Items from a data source
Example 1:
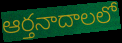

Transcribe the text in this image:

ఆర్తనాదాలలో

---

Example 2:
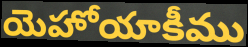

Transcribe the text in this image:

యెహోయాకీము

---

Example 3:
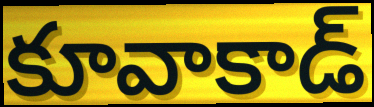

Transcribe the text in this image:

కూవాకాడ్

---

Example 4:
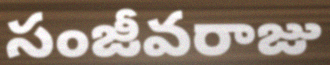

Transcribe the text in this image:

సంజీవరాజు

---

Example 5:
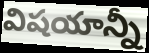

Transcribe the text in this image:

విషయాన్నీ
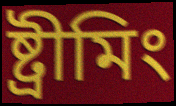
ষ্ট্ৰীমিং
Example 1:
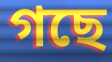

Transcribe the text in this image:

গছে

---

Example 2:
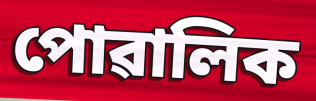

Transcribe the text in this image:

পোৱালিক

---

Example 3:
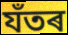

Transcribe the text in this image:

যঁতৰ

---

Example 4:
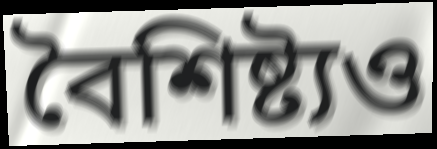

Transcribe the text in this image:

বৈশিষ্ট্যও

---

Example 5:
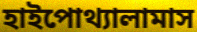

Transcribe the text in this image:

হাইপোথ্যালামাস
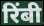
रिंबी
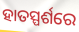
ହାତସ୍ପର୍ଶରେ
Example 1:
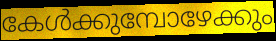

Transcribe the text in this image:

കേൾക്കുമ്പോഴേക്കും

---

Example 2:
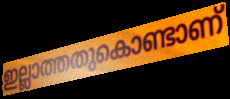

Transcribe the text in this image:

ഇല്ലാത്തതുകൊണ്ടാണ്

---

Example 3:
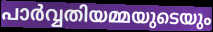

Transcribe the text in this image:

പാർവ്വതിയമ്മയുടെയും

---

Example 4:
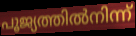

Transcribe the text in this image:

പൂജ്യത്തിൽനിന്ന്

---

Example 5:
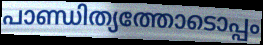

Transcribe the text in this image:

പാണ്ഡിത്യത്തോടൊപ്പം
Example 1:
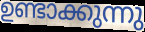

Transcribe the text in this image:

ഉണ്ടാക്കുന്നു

WHAT THE EXERCISE ASKS:
Transcribe all lines above exactly, skipping pictures.

FINAL ANSWER:
Example 1:

Transcribe the text in this image:

ఆర్తనాదాలలో

---

Example 2:

Transcribe the text in this image:

యెహోయాకీము

---

Example 3:

Transcribe the text in this image:

కూవాకాడ్

---

Example 4:

Transcribe the text in this image:

సంజీవరాజు

---

Example 5:

Transcribe the text in this image:

విషయాన్నీ
ষ্ট্ৰীমিং
Example 1:

Transcribe the text in this image:

গছে

---

Example 2:

Transcribe the text in this image:

পোৱালিক

---

Example 3:

Transcribe the text in this image:

যঁতৰ

---

Example 4:

Transcribe the text in this image:

বৈশিষ্ট্যও

---

Example 5:

Transcribe the text in this image:

হাইপোথ্যালামাস
रिंबी
ହାତସ୍ପର୍ଶରେ
Example 1:

Transcribe the text in this image:

കേൾക്കുമ്പോഴേക്കും

---

Example 2:

Transcribe the text in this image:

ഇല്ലാത്തതുകൊണ്ടാണ്

---

Example 3:

Transcribe the text in this image:

പാർവ്വതിയമ്മയുടെയും

---

Example 4:

Transcribe the text in this image:

പൂജ്യത്തിൽനിന്ന്

---

Example 5:

Transcribe the text in this image:

പാണ്ഡിത്യത്തോടൊപ്പം
Example 1:

Transcribe the text in this image:

ഉണ്ടാക്കുന്നു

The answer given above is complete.